Prenatal Tests in the Last Trimester

Prenatal Tests in the Last TrimesterPrenatal tests can help bring some peace of mind to expecting mothers who are starting to feel anxious during the third trimester. More importantly, these provide important information about the mother and baby’s health which can help the doctor make informed decisions to ensure their safety and well-being. Here are some tests during pregnancy that are particularly done in the last three months before the big delivery.


Fetal Fibronectin (fFN) Testing

Prenatal testing can save lives and fFN Testing is among these as it helps determine whether there is a greater risk than usual of the baby being born before he reaches full term. Fetal fibronectin is a protein that helps the amniotic sac attach itself to your uterus by acting like a glue. This protein is produced by the fetal membrane during early pregnancy (up until your 22nd week) and towards the end of your pregnancy.
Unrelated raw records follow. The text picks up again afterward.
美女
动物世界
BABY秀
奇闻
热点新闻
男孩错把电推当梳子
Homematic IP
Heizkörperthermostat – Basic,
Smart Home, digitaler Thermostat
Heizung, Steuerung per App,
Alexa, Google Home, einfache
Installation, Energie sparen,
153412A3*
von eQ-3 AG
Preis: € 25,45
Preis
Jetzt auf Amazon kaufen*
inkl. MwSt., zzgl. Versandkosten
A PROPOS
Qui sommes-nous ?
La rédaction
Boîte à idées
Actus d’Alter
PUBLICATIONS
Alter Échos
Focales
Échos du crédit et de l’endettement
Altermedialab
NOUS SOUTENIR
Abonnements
If there is more than a small amount of the protein found in your vaginal secretions, this may indicate that the glue is disintegrating. Thus, your chances of going into labor and giving birth before your 37thweek are higher.

fFN Testing is one of the less common prenatal tests for women in their third trimester, usually between weeks 24 and 35 as it is only performed if the doctor has reason to believe that a mother may be going into labor prematurely. If a mother has had a preterm delivery in the past, this prenatal testing procedure may be performed as early as the 22nd week. It may be repeated after two weeks, though, as results are only valid for a limited period of time.
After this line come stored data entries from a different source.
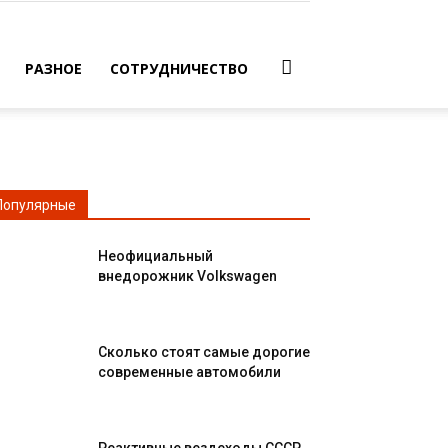
РАЗНОЕ
СОТРУДНИЧЕСТВО
Популярные
Неофициальный
внедорожник Volkswagen
Сколько стоят самые дорогие
современные автомобили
Third Trimester Hemoglobin and Hematocrit (H&H)

Pregnant women need sufficient stores of iron to be healthy as this is so easily depleted during this period. One of the tests during pregnancy, H&H, helps determine if there is a deficiency that needs to be addressed. Iron deficiency during pregnancy increases your chances of having a preterm delivery or your baby having a low birth weight. Your baby?s chances of developing anemia during his infancy increase as well. Anemia caused by iron deficiency can also affect your health during pregnancy; you will feel more tired than usual and your body will have a hard time fighting off infections. If the expecting mother is indeed shown to be anemic, iron supplements can then be provided to help keep both mother and child healthy. This test is commonly performed starting on the 28th week of pregnancy.


Group B Strep

This may sound like one of the more daunting prenatal tests, but it actually checks for the presence of a kind of bacteria known as Group B (beta-hemolytic) streptococcus. Otherwise referred to as GBS, it is usually not a cause for alarm as less than 1% of babies born to 100 women with the bacteria are infected with early onset GBS disease. However, this disease is a life-threatening illness as it can result in sepsis, meningitis, and pneumonia in infected babies. Prenatal testing for GBS usually takes place between the 35th and 37th week and will help determine whether or not antibiotics are required during labor.
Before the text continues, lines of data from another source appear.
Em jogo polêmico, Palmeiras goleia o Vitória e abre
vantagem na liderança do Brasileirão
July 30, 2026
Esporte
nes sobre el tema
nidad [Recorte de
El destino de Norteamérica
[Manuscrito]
The third trimester can be a trying, tense, and exciting time all at once. To rule out any health risks, the doctor will usually check for infections, symptoms of preeclampsia, and other such conditions. If you are in your third trimester, don’t let these prenatal tests worry you. Instead, take them for what they are: helpful tools to help ensure that both you and your little bundle of joy are kept as healthy as possible at a time when you absolutely need it most.